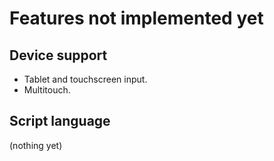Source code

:# Features not implemented yet

## Device support

- Tablet and touchscreen input.
- Multitouch.

## Script language

(nothing yet)
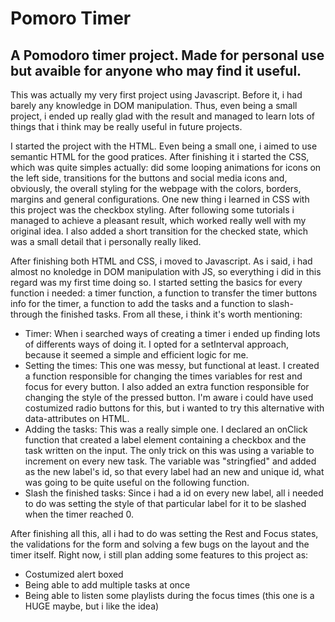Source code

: # Pomoro Timer
 A Pomodoro timer project. Made for personal use but avaible for anyone who may find it useful.
 ---------------------------------------------------------------------------------------------
 This was actually my very first project using Javascript. Before it, i had barely any knowledge in DOM manipulation. Thus, even being a small project, i ended up really glad with the result and managed to learn lots of things that i think may be really useful in future projects.
 
 I started the project with the HTML. Even being a small one, i aimed to use semantic HTML for the good pratices. After finishing it i started the CSS, which was quite simples actually: did some looping animations for icons on the left side, transitions for the buttons and social media icons and, obviously, the overall styling for the webpage with the colors, borders, margins and general configurations. One new thing i learned in CSS with this project was the checkbox styling. After following some tutorials i managed to achieve a pleasant result, which worked really well with my original idea. I also added a short transition for the checked state, which was a small detail that i personally really liked.
 
 After finishing both HTML and CSS, i moved to Javascript. As i said, i had almost no knoledge in DOM manipulation with JS, so everything i did in this regard was my first time doing so. I started setting the basics for every function i needed: a timer function, a function to transfer the timer buttons info for the timer, a function to add the tasks and a function to slash-through the finished tasks. From all these, i think it's worth mentioning:
  - Timer: When i searched ways of creating a timer i ended up finding lots of differents ways of doing it. I opted for a setInterval approach, because it seemed a simple and efficient logic for me. 
  - Setting the times: This one was messy, but functional at least. I created a function responsible for changing the times variables for rest and focus for every button. I also added an extra function responsible for changing the style of the pressed button. I'm aware i could have used costumized radio buttons for this, but i wanted to try this alternative with data-attributes on HTML.
  - Adding the tasks: This was a really simple one. I declared an onClick function that created a label element containing a checkbox and the task written on the input. The only trick on this was using a variable to increment on every new task. The variable was "stringfied" and added as the new label's id, so that every label had an new and unique id, what was going to be quite useful on the following function.
  - Slash the finished tasks: Since i had a id on every new label, all i needed to do was setting the style of that particular label for it to be slashed when the timer reached 0. 

 After finishing all this, all i had to do was setting the Rest and Focus states, the validations for the form and solving a few bugs on the layout and the timer itself.
 Right now, i still plan adding some features to this project as:
   - Costumized alert boxed
   - Being able to add multiple tasks at once
   - Being able to listen some playlists during the focus times (this one is a HUGE maybe, but i like the idea)
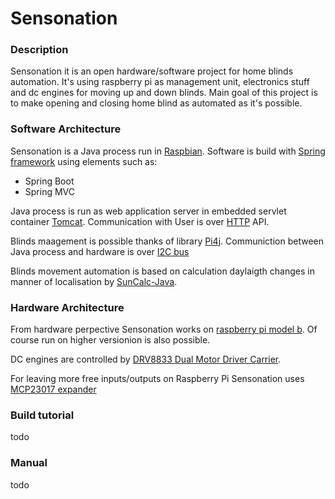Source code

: # Sensonation

### Description

Sensonation it is an open hardware/software project for home blinds automation.
It's using raspberry pi as management unit, electronics stuff and dc engines for moving up and down blinds.
Main goal of this project is to make opening and closing home blind as automated as it's possible.

### Software Architecture

Sensonation is a Java process run in [Raspbian](https://www.raspbian.org/). 
Software is build with [Spring framework](https://spring.io/) using elements such as:

- Spring Boot
- Spring MVC
 
Java process is run as web application server in embedded servlet container [Tomcat](http://tomcat.apache.org/). Communication with User is over [HTTP](https://en.wikipedia.org/wiki/Hypertext_Transfer_Protocol) API.

Blinds maagement is possible thanks of library [Pi4j](https://github.com/Pi4J/pi4j/). Communiction between Java process and hardware is over [I2C bus](https://en.wikipedia.org/wiki/I%C2%B2C)

Blinds movement automation is based on calculation daylaigth changes in manner of localisation by [SunCalc-Java](https://github.com/florianmski/SunCalc-Java).

### Hardware Architecture

From hardware perpective Sensonation works on [raspberry pi model b](https://www.raspberrypi.org/products/model-b/). Of course run on higher versionion is also possible.

DC engines are controlled by [DRV8833 Dual Motor Driver Carrier](https://www.pololu.com/product/2130).

For leaving more free inputs/outputs on Raspberry Pi Sensonation uses [MCP23017 expander](http://ww1.microchip.com/downloads/en/DeviceDoc/21952b.pdf)

### Build tutorial

todo

### Manual

todo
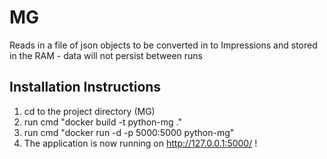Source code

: # MG

Reads in a file of json objects to be converted in to Impressions and stored in the RAM - data will not persist between 
runs

## Installation Instructions

1. cd to the project directory (MG)
2. run cmd "docker build -t python-mg ."
3. run cmd "docker run -d -p 5000:5000 python-mg"
4. The application is now running on http://127.0.0.1:5000/ !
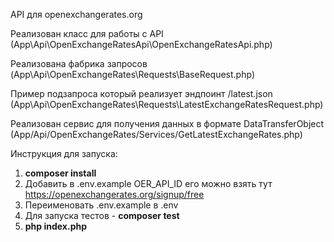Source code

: API для openexchangerates.org

Реализован класс для работы с API (App\Api\OpenExchangeRatesApi\OpenExchangeRatesApi.php)

Реализована фабрика запросов (App\Api\OpenExchangeRates\Requests\BaseRequest.php)

Пример подзапроса который реализует эндпоинт /latest.json (App\Api\OpenExchangeRates\Requests\LatestExchangeRatesRequest.php)

Реализован сервис для получения данных в формате DataTransferObject (App/Api/OpenExchangeRates/Services/GetLatestExchangeRates.php)

Инструкция для запуска:
1. **composer install**
2. Добавить в .env.example OER_API_ID его можно взять тут https://openexchangerates.org/signup/free
3. Переименовать .env.example в .env
4. Для запуска тестов - **composer test**
5. **php index.php**
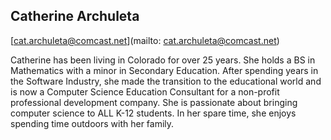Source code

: ## Catherine Archuleta

[cat.archuleta@comcast.net](mailto: cat.archuleta@comcast.net)

Catherine has been living in Colorado for over 25 years. She holds a BS in Mathematics with a minor in Secondary Education. After spending years in the Software Industry, she made the transition to the educational world and is now a Computer Science Education Consultant for a non-profit professional development company. She is passionate about bringing computer science to ALL K-12 students. In her spare time, she enjoys spending time outdoors with her family.
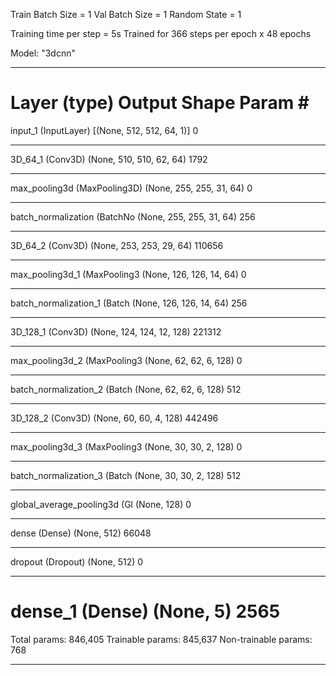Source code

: Train Batch Size = 1
Val Batch Size = 1
Random State = 1

Training time per step = 5s
Trained for 366 steps per epoch x 48 epochs

Model: "3dcnn"
_________________________________________________________________
Layer (type)                 Output Shape              Param #   
=================================================================
input_1 (InputLayer)         [(None, 512, 512, 64, 1)] 0         
_________________________________________________________________
3D_64_1 (Conv3D)             (None, 510, 510, 62, 64)  1792      
_________________________________________________________________
max_pooling3d (MaxPooling3D) (None, 255, 255, 31, 64)  0         
_________________________________________________________________
batch_normalization (BatchNo (None, 255, 255, 31, 64)  256       
_________________________________________________________________
3D_64_2 (Conv3D)             (None, 253, 253, 29, 64)  110656    
_________________________________________________________________
max_pooling3d_1 (MaxPooling3 (None, 126, 126, 14, 64)  0         
_________________________________________________________________
batch_normalization_1 (Batch (None, 126, 126, 14, 64)  256       
_________________________________________________________________
3D_128_1 (Conv3D)            (None, 124, 124, 12, 128) 221312    
_________________________________________________________________
max_pooling3d_2 (MaxPooling3 (None, 62, 62, 6, 128)    0         
_________________________________________________________________
batch_normalization_2 (Batch (None, 62, 62, 6, 128)    512       
_________________________________________________________________
3D_128_2 (Conv3D)            (None, 60, 60, 4, 128)    442496    
_________________________________________________________________
max_pooling3d_3 (MaxPooling3 (None, 30, 30, 2, 128)    0         
_________________________________________________________________
batch_normalization_3 (Batch (None, 30, 30, 2, 128)    512       
_________________________________________________________________
global_average_pooling3d (Gl (None, 128)               0         
_________________________________________________________________
dense (Dense)                (None, 512)               66048     
_________________________________________________________________
dropout (Dropout)            (None, 512)               0         
_________________________________________________________________
dense_1 (Dense)              (None, 5)                 2565      
=================================================================
Total params: 846,405
Trainable params: 845,637
Non-trainable params: 768
_________________________________________________________________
****************************************
• **Exercise requirements**: Excluding any pictures, print exactly the lines of the listing above from the line with "- Spring Boot" to the line with "1. **composer install**", both ends included.

• **Problem solution**:
- Spring Boot
- Spring MVC
 
Java process is run as web application server in embedded servlet container [Tomcat](http://tomcat.apache.org/). Communication with User is over [HTTP](https://en.wikipedia.org/wiki/Hypertext_Transfer_Protocol) API.

Blinds maagement is possible thanks of library [Pi4j](https://github.com/Pi4J/pi4j/). Communiction between Java process and hardware is over [I2C bus](https://en.wikipedia.org/wiki/I%C2%B2C)

Blinds movement automation is based on calculation daylaigth changes in manner of localisation by [SunCalc-Java](https://github.com/florianmski/SunCalc-Java).

### Hardware Architecture

From hardware perpective Sensonation works on [raspberry pi model b](https://www.raspberrypi.org/products/model-b/). Of course run on higher versionion is also possible.

DC engines are controlled by [DRV8833 Dual Motor Driver Carrier](https://www.pololu.com/product/2130).

For leaving more free inputs/outputs on Raspberry Pi Sensonation uses [MCP23017 expander](http://ww1.microchip.com/downloads/en/DeviceDoc/21952b.pdf)

### Build tutorial

todo

### Manual

todo
Source code

: # MG

Reads in a file of json objects to be converted in to Impressions and stored in the RAM - data will not persist between 
runs

## Installation Instructions

1. cd to the project directory (MG)
2. run cmd "docker build -t python-mg ."
3. run cmd "docker run -d -p 5000:5000 python-mg"
4. The application is now running on http://127.0.0.1:5000/ !
Source code

: API для openexchangerates.org

Реализован класс для работы с API (App\Api\OpenExchangeRatesApi\OpenExchangeRatesApi.php)

Реализована фабрика запросов (App\Api\OpenExchangeRates\Requests\BaseRequest.php)

Пример подзапроса который реализует эндпоинт /latest.json (App\Api\OpenExchangeRates\Requests\LatestExchangeRatesRequest.php)

Реализован сервис для получения данных в формате DataTransferObject (App/Api/OpenExchangeRates/Services/GetLatestExchangeRates.php)

Инструкция для запуска:
1. **composer install**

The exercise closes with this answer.